(Work item): From the entries below, tally the lines with "Paktia" in them and reply with that figure only.

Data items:
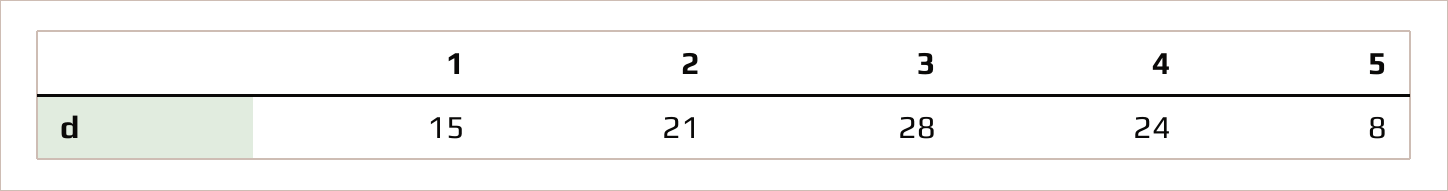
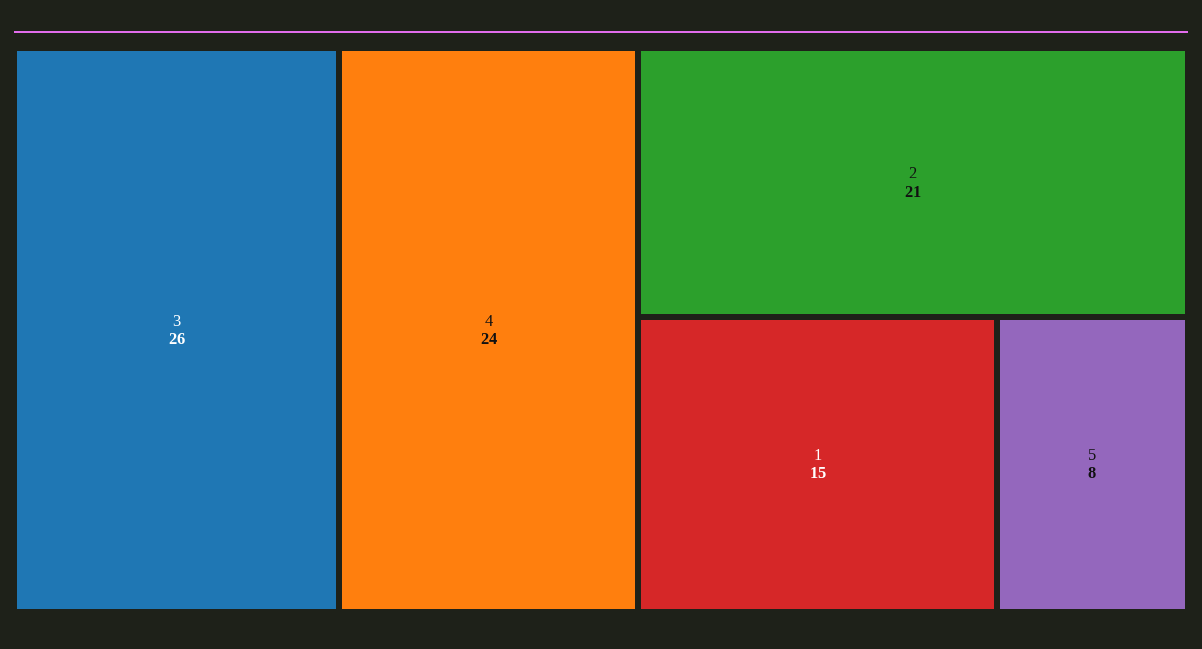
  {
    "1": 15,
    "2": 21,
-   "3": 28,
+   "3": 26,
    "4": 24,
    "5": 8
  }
--
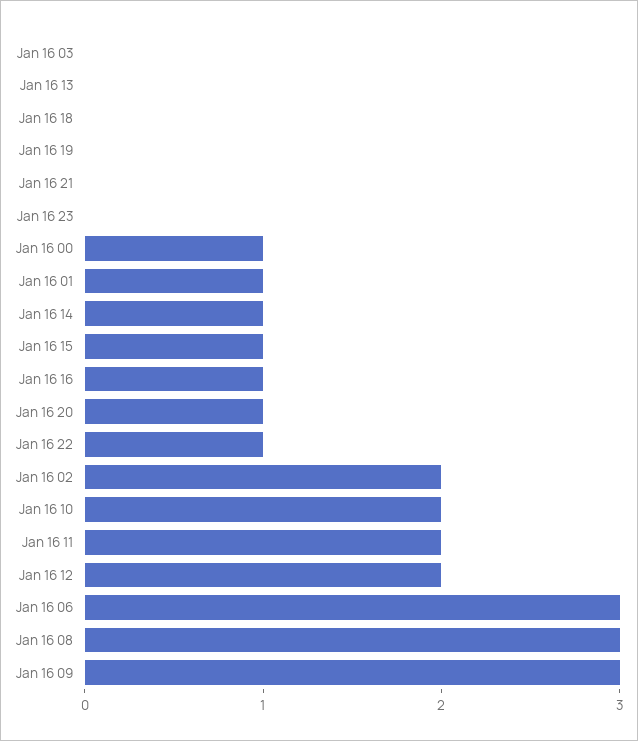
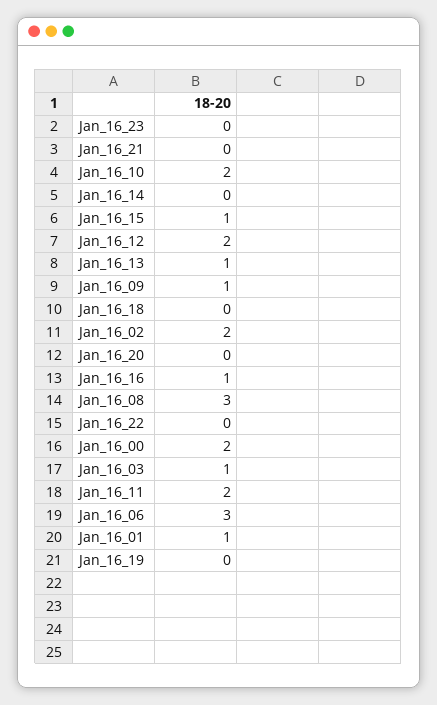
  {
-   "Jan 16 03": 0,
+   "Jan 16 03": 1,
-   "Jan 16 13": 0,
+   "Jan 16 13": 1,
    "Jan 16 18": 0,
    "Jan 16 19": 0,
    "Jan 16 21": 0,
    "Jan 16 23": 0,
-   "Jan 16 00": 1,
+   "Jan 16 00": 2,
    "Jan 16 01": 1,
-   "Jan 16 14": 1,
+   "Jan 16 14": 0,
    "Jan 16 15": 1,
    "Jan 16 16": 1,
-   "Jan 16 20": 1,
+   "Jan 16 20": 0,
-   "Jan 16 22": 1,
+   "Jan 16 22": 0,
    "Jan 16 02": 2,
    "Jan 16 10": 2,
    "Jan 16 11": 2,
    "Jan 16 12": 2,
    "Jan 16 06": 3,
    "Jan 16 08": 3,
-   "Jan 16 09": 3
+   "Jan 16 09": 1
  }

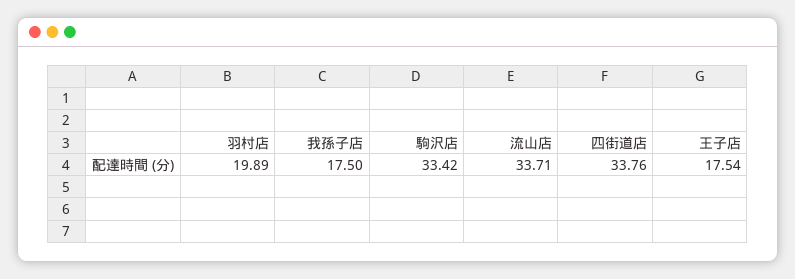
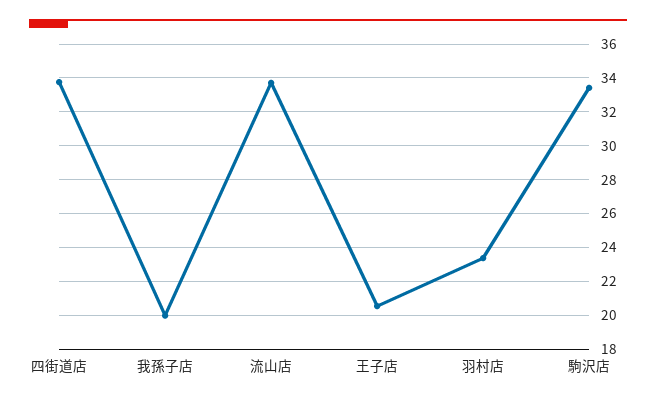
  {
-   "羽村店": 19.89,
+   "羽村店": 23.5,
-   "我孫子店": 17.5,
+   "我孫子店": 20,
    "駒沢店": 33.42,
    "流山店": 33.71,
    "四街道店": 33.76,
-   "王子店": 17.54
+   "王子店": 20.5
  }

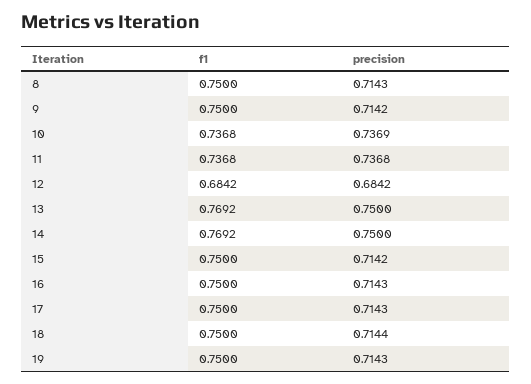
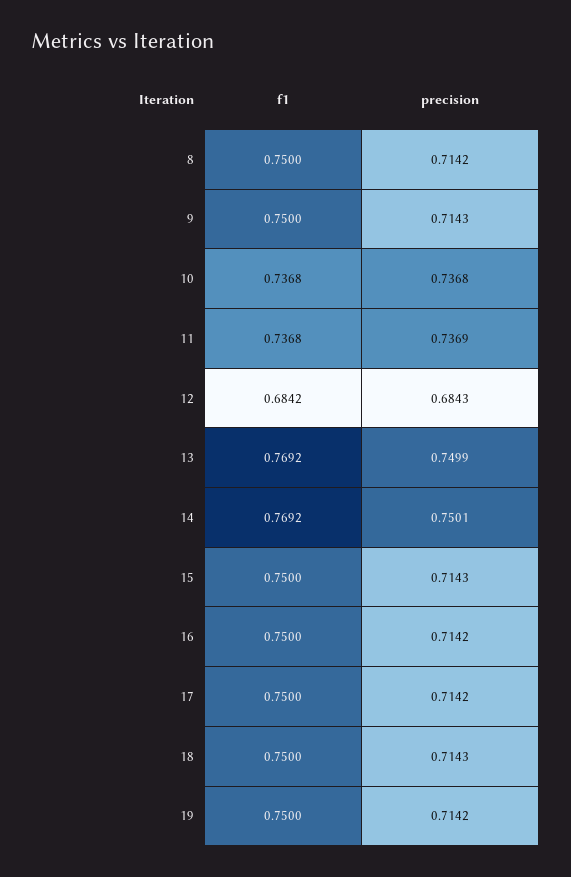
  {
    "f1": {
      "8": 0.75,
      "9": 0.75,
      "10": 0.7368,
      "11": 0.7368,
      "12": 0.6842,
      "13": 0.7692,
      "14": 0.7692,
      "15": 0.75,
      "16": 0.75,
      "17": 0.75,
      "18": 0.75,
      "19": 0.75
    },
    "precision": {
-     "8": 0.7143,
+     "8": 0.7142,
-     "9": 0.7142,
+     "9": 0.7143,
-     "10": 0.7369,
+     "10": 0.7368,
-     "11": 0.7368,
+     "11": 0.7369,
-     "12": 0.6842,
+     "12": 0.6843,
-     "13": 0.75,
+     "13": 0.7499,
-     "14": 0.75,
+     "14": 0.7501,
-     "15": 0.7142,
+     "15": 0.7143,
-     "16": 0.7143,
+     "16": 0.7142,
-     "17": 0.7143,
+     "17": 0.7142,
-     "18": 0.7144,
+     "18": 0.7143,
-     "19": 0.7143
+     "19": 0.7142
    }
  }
--
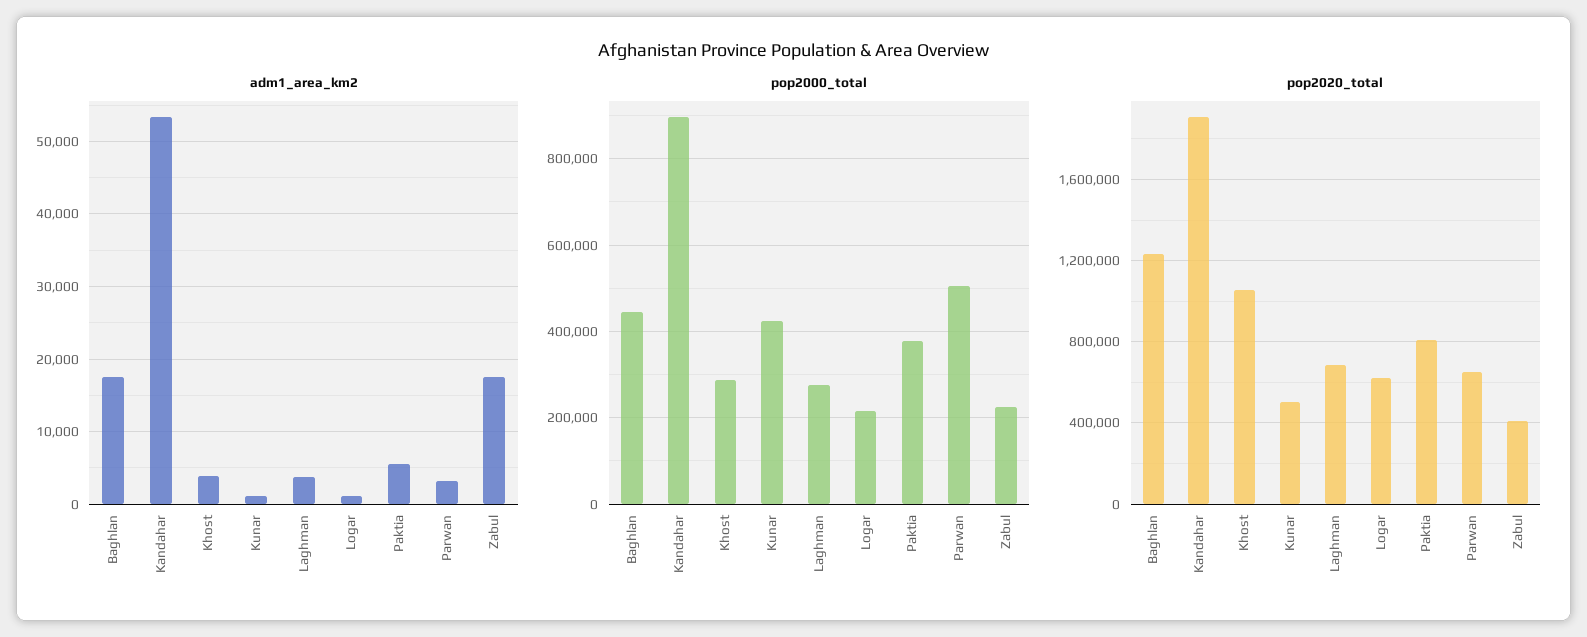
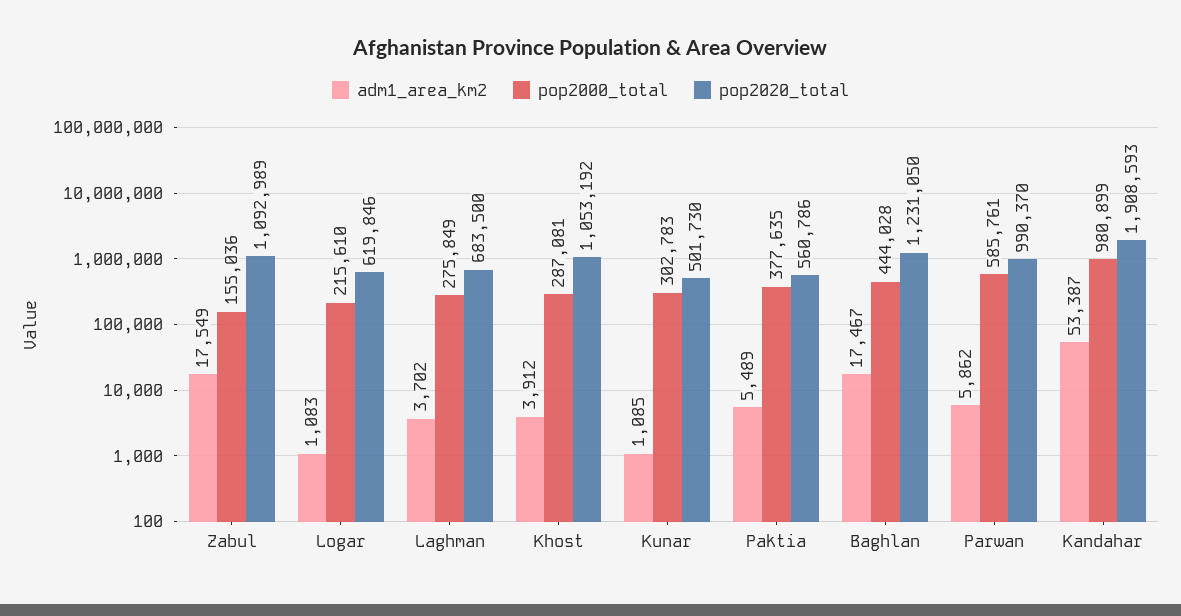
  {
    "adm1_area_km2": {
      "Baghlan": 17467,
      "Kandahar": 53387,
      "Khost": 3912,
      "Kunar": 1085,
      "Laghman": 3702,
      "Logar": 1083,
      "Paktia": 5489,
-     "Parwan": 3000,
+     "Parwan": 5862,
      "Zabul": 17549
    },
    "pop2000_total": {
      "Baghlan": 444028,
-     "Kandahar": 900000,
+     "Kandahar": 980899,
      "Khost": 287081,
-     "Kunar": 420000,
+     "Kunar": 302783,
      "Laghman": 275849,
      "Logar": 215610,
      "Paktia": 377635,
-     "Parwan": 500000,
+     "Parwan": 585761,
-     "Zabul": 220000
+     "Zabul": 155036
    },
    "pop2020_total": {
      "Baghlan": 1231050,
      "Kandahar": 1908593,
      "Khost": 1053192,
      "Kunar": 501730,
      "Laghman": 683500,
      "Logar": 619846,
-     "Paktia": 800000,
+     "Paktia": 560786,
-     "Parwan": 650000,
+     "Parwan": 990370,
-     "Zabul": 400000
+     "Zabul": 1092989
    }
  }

(Solution to the problem): 4